> _Directive_:
Pick up the passage on the tawny mole cricket after its final sentence and continue writing it.

───── Exercise passage

The tawny mole cricket is a common species in the southeastern U.S. It is an extremely destructive mole cricket in landscape turf, where they spend nearly all their time within the soil digging tunnels and feeding on the roots of turf and landscape plants. Dry soils may be preferred. They are able to fly and will be attracted to lights at night. Eggs are deposited in a chamber in the soil, and begin hatching in late spring. A life cycle is completed in about 1 year.

Identification:

Mole crickets are so named not only because of their burrowing, subterranean existence, but also because of the widely expanded front legs and claws that are used for digging. They are about 1 inch in length or slightly longer, with the prothorax enlarged and bell-shaped, and with an elongate and cylindrical abdomen. Their wings are well developed but the flight wings are held beneath a short pair of forewings when not in use. The color is usually a tan to light brownish-yellow.

──────────
───── Source information

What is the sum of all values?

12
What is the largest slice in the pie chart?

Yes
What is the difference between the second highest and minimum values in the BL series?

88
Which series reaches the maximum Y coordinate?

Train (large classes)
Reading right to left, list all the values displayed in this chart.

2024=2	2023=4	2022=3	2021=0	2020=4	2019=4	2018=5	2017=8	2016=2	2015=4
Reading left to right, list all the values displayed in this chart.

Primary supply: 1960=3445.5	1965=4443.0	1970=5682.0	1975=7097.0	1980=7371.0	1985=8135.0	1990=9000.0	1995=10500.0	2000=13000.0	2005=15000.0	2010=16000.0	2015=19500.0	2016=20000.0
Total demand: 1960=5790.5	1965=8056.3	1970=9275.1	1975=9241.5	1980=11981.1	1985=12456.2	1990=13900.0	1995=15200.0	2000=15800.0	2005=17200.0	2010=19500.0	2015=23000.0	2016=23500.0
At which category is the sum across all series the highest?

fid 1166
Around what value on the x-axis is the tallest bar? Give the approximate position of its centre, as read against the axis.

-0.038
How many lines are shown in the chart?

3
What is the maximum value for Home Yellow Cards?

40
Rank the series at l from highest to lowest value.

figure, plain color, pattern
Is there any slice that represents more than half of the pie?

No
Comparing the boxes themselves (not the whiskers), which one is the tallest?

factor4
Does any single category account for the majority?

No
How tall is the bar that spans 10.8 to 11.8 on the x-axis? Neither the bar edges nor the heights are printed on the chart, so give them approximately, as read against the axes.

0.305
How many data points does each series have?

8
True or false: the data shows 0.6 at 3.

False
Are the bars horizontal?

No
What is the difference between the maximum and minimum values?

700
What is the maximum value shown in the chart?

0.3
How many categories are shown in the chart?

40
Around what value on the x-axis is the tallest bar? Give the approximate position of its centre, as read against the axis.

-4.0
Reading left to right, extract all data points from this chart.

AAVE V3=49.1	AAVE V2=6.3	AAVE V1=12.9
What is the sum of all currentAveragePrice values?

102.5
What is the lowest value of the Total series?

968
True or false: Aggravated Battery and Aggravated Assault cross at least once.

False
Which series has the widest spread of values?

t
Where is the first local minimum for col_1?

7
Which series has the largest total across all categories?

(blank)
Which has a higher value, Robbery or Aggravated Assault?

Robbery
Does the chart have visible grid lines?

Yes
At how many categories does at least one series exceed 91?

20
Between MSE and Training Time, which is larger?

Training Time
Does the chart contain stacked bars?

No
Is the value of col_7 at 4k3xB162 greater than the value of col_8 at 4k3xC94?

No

──────────

> _Response to this task_:
Characteristicts Important to Control:

Control is most effective with insecticides applied directly to the infested turf or soils, with multiple applications throughout the year necessary. Early spring applications will help kill overwintering adults, but will not affect the overwintering eggs that will hatch a few months later. A second application is recommended in early summer. Monitor turf using soapy water poured over the turf to observe crickets emerging from the soil. Both spray and granular formulations are effective.